## START SUPPLIED ENTRIES

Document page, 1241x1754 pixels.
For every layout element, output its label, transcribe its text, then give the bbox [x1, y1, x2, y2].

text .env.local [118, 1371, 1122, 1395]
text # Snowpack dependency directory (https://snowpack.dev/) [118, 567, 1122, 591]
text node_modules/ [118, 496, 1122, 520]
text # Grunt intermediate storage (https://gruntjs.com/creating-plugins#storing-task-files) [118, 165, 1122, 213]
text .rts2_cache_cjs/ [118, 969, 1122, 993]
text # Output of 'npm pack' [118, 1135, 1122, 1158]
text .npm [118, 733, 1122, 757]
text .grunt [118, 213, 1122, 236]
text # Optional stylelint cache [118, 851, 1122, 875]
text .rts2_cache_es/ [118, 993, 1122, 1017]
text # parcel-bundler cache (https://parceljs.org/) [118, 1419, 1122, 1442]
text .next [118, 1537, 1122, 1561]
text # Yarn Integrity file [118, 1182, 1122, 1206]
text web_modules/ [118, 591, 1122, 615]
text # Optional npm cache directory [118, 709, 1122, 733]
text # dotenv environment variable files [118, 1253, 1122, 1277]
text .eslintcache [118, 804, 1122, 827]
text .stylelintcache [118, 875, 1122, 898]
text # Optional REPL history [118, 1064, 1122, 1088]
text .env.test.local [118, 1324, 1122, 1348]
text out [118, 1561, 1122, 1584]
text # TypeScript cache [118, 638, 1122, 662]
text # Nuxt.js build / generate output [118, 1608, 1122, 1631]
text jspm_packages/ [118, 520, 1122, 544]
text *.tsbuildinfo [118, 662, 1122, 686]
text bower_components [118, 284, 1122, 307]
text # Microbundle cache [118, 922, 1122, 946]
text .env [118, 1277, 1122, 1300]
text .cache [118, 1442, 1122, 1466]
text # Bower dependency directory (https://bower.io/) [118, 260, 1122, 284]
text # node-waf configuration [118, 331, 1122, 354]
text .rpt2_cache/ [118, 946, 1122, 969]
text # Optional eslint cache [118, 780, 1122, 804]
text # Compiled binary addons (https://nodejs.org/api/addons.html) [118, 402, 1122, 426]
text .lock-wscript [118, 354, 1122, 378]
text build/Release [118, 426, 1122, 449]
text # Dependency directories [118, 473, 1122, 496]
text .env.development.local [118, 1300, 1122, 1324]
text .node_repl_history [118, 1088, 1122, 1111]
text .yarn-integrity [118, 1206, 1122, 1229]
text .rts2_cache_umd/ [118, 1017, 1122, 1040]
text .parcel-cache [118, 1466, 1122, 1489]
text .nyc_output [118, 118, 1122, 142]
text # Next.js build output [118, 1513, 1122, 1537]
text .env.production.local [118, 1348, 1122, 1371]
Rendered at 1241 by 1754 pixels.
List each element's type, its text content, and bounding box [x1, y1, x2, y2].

## END SUPPLIED ENTRIES

Recast every line of the material above as a Markdown table with the columns "Row" and "Line", numbering the rows in order and omitting blank lines.

-- ANSWER TO THIS TASK --
| Row | Line |
|---|---|
| 1 | Document page, 1241x1754 pixels. |
| 2 | For every layout element, output its label, transcribe its text, then give the bbox [x1, y1, x2, y2]. |
| 3 | text .env.local [118, 1371, 1122, 1395] |
| 4 | text # Snowpack dependency directory (https://snowpack.dev/) [118, 567, 1122, 591] |
| 5 | text node_modules/ [118, 496, 1122, 520] |
| 6 | text # Grunt intermediate storage (https://gruntjs.com/creating-plugins#storing-task-files) [118, 165, 1122, 213] |
| 7 | text .rts2_cache_cjs/ [118, 969, 1122, 993] |
| 8 | text # Output of 'npm pack' [118, 1135, 1122, 1158] |
| 9 | text .npm [118, 733, 1122, 757] |
| 10 | text .grunt [118, 213, 1122, 236] |
| 11 | text # Optional stylelint cache [118, 851, 1122, 875] |
| 12 | text .rts2_cache_es/ [118, 993, 1122, 1017] |
| 13 | text # parcel-bundler cache (https://parceljs.org/) [118, 1419, 1122, 1442] |
| 14 | text .next [118, 1537, 1122, 1561] |
| 15 | text # Yarn Integrity file [118, 1182, 1122, 1206] |
| 16 | text web_modules/ [118, 591, 1122, 615] |
| 17 | text # Optional npm cache directory [118, 709, 1122, 733] |
| 18 | text # dotenv environment variable files [118, 1253, 1122, 1277] |
| 19 | text .eslintcache [118, 804, 1122, 827] |
| 20 | text .stylelintcache [118, 875, 1122, 898] |
| 21 | text # Optional REPL history [118, 1064, 1122, 1088] |
| 22 | text .env.test.local [118, 1324, 1122, 1348] |
| 23 | text out [118, 1561, 1122, 1584] |
| 24 | text # TypeScript cache [118, 638, 1122, 662] |
| 25 | text # Nuxt.js build / generate output [118, 1608, 1122, 1631] |
| 26 | text jspm_packages/ [118, 520, 1122, 544] |
| 27 | text *.tsbuildinfo [118, 662, 1122, 686] |
| 28 | text bower_components [118, 284, 1122, 307] |
| 29 | text # Microbundle cache [118, 922, 1122, 946] |
| 30 | text .env [118, 1277, 1122, 1300] |
| 31 | text .cache [118, 1442, 1122, 1466] |
| 32 | text # Bower dependency directory (https://bower.io/) [118, 260, 1122, 284] |
| 33 | text # node-waf configuration [118, 331, 1122, 354] |
| 34 | text .rpt2_cache/ [118, 946, 1122, 969] |
| 35 | text # Optional eslint cache [118, 780, 1122, 804] |
| 36 | text # Compiled binary addons (https://nodejs.org/api/addons.html) [118, 402, 1122, 426] |
| 37 | text .lock-wscript [118, 354, 1122, 378] |
| 38 | text build/Release [118, 426, 1122, 449] |
| 39 | text # Dependency directories [118, 473, 1122, 496] |
| 40 | text .env.development.local [118, 1300, 1122, 1324] |
| 41 | text .node_repl_history [118, 1088, 1122, 1111] |
| 42 | text .yarn-integrity [118, 1206, 1122, 1229] |
| 43 | text .rts2_cache_umd/ [118, 1017, 1122, 1040] |
| 44 | text .parcel-cache [118, 1466, 1122, 1489] |
| 45 | text .nyc_output [118, 118, 1122, 142] |
| 46 | text # Next.js build output [118, 1513, 1122, 1537] |
| 47 | text .env.production.local [118, 1348, 1122, 1371] |
| 48 | Rendered at 1241 by 1754 pixels. |
| 49 | List each element's type, its text content, and bounding box [x1, y1, x2, y2]. |